If you’re calling to lie . . .

Here’s the (alleged) answering machine message at a school in Australia.

About Joanne


  1. Richard Nieporent says:

    Fantastic! If only this can be done for real!

  2. This has been circulating for years.

  3. I’m sorry Joanne, but this is a hoax. Please check out the link below if you wish to get verification about it’s status as a hoax. The origin can be traced back to a school district in California where the community was upset by an ultra strict attendance policy. The creators were poking fun at the school district and it’s attitudes towards it’s students.


    or link here

    I’m disappointed that this piece of garbage made it to your blog, especially the bit about “if you want options in another language option, then move to a country that speaks it”

    I promise to check my sources and verify the content that I put out on my blog and I’d hope you would to. This piece is meant to shame schools and educators! I’m sorry for such a tough response, but I hope you reconsider this post and remove it.

    Looking forward to excellent reading into the future,

    -Jim Ellis

  4. Richard Nieporent says:

    Some people have no sense of humor. I am sure that Joanne understood that it wasn’t real, hence her use of the word alleged before the link. Just because you don’t like it, don’t accuse Joanne of being credulous.

  5. I did put the “alleged” there for a reason.

    I’m surprised you see this as a hit on schools and educators, Jim. I saw it as making fun of parents.

  6. Patrick Bassett (President, National Association of Independent Schools) has been using this in talks for over a year.

    My take in January 2010:


    “Even though it’s a hoax, it’s so popular because it captures the frustrations many teachers and school officials feel from “my child is a special snowflake” parents — you know, the turbo-jet attack helicopter kind.”

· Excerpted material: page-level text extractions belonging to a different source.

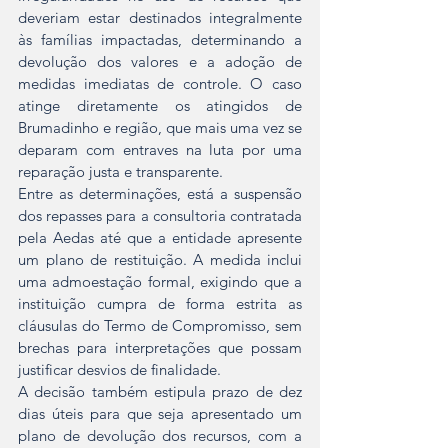
deveriam estar destinados integralmente 
às famílias impactadas, determinando a 
devolução dos valores e a adoção de 
medidas imediatas de controle. O caso 
atinge diretamente os atingidos de 
Brumadinho e região, que mais uma vez se 
deparam com entraves na luta por uma 
reparação justa e transparente.
Entre as determinações, está a suspensão 
dos repasses para a consultoria contratada 
pela Aedas até que a entidade apresente 
um plano de restituição. A medida inclui 
uma admoestação formal, exigindo que a 
instituição cumpra de forma estrita as 
cláusulas do Termo de Compromisso, sem 
brechas para interpretações que possam 
justificar desvios de finalidade.
A decisão também estipula prazo de dez 
dias úteis para que seja apresentado um 
plano de devolução dos recursos, com a 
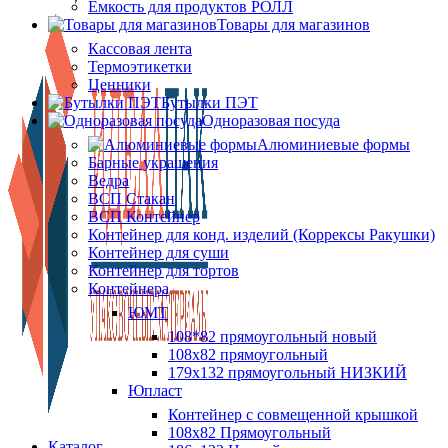
Ёмкость для продуктов РОЛЛ
Товары для магазинов
Кассовая лента
Термоэтикетки
Ценники
Бутылки ПЭТ
Одноразовая посуда
Алюминиевые формы
Барные украшения
Ведра
ВСП Стакан
ВСП Контейнер
Контейнер для конд. изделий (Коррексы Ракушки)
Контейнер для суши
Контейнер для тортов
Контейнера
ЮМТ
108*82 прямоугольный новый
108х82 прямоугольный
179х132 прямоугольный НИЗКИЙ
Юпласт
Контейнер с совмещенной крышкой
108х82 Прямоугольный
Каталог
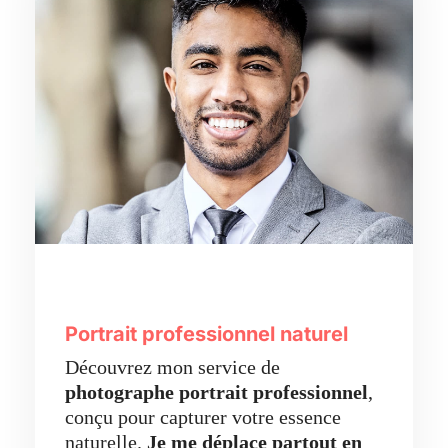
Portrait professionnel naturel
Découvrez mon service de
photographe portrait professionnel
,
conçu pour capturer votre essence
naturelle.
Je me déplace partout en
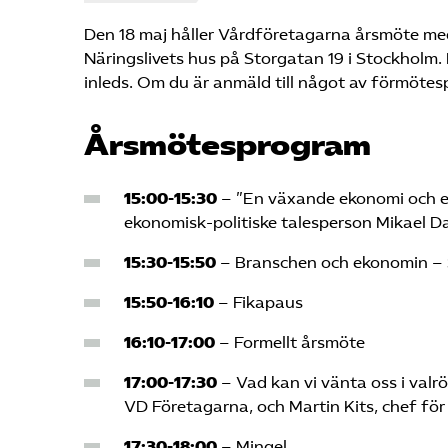
Den 18 maj håller Vårdföretagarna årsmöte med en
Näringslivets hus på Storgatan 19 i Stockholm.
inleds. Om du är anmäld till något av förmötes
Årsmötesprogram
15:00-15:30
– ”En växande ekonomi och en
ekonomisk-politiske talesperson Mikael 
15:30-15:50
– Branschen och ekonomin – 
15:50-16:10
– Fikapaus
16:10-17:00
– Formellt årsmöte
17:00-17:30
– Vad kan vi vänta oss i valr
VD Företagarna, och Martin Kits, chef för
17:30-18:00
– Mingel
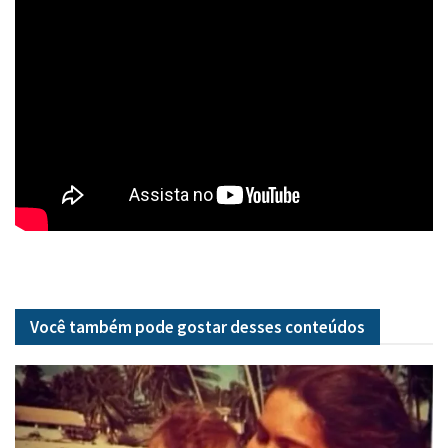
Você também pode gostar desses
conteúdos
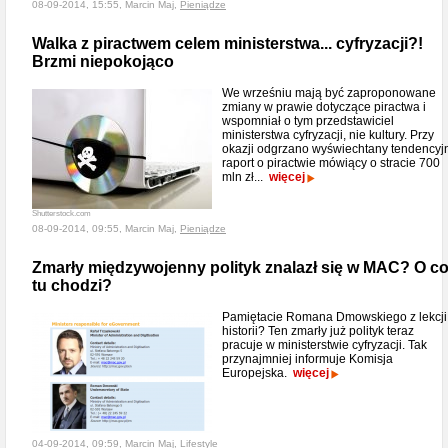
08-09-2014, 15:55, Marcin Maj,
Pieniądze
Walka z piractwem celem ministerstwa... cyfryzacji?!
Brzmi niepokojąco
We wrześniu mają być zaproponowane
zmiany w prawie dotyczące piractwa i
wspomniał o tym przedstawiciel
ministerstwa cyfryzacji, nie kultury. Przy
okazji odgrzano wyświechtany tendencyj
raport o piractwie mówiący o stracie 700
mln zł...
więcej
Shutterstock.com
08-09-2014, 09:55, Marcin Maj,
Pieniądze
Zmarły międzywojenny polityk znalazł się w MAC? O c
tu chodzi?
Pamiętacie Romana Dmowskiego z lekcji
historii? Ten zmarły już polityk teraz
pracuje w ministerstwie cyfryzacji. Tak
przynajmniej informuje Komisja
Europejska.
więcej
04-09-2014, 09:59, Marcin Maj,
Lifestyle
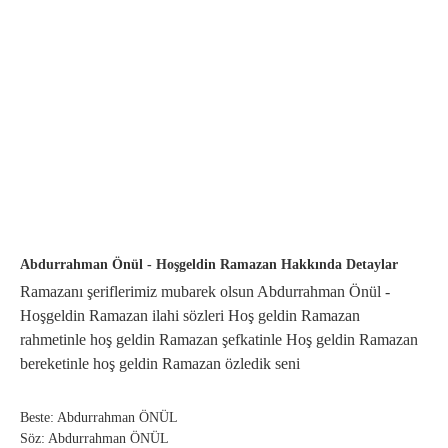
Abdurrahman Önül - Hoşgeldin Ramazan Hakkında Detaylar
Ramazanı şeriflerimiz mubarek olsun Abdurrahman Önül -
Hoşgeldin Ramazan ilahi sözleri Hoş geldin Ramazan
rahmetinle hoş geldin Ramazan şefkatinle Hoş geldin Ramazan
bereketinle hoş geldin Ramazan özledik seni
Beste: Abdurrahman ÖNÜL
Söz: Abdurrahman ÖNÜL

  7. Alright, I can take a joke. I can see where there are places that I could teach that would be relatively homogeneous culturally, religiously, or ethnically. It could then have joking qualities for sure.

    So, to put a little perspective on why I feel this post should come down you have to understand where I’ve taught. In the heavy Mexican immigrant attended schools of Phoenix, AZ you will find sharp divisions between the Native USA citizen teacher population, largely white, and that of the community it serves.

    Several times between 2003-2007 this link (and it’s original cousin) were used to stoke dislike for students and their families that was always just beneath the surface. These videos help validate these teacher feelings of dislike for their students and create a riff between teachers and certainly don’t aid relations between the school and the community it aims to serve. These pieces in aggregate have an eroding effect of school culture, collegiality and congeniality.

    It that were not enough, do look at the snopes hoax article where it clearly states that this original piece was created by a community upset with the school and their policies. It’s design it to poke fun at educators. Granted it has been re-purposed to do the exact opposite.

    Joanne, you see this as a hoax, but that makes fun of parents. OK, fine. We agree to that premise, but we don’t agree as to the effect pieces like this have when distributed in schools. Do you think making fun of parents in your blog is constructive? Imagine one teacher passing this around to an entire school staff with one click. Imagine that school struggles to connect with it’s community and that problems are mounting. This link will not aid anyone, but corrode.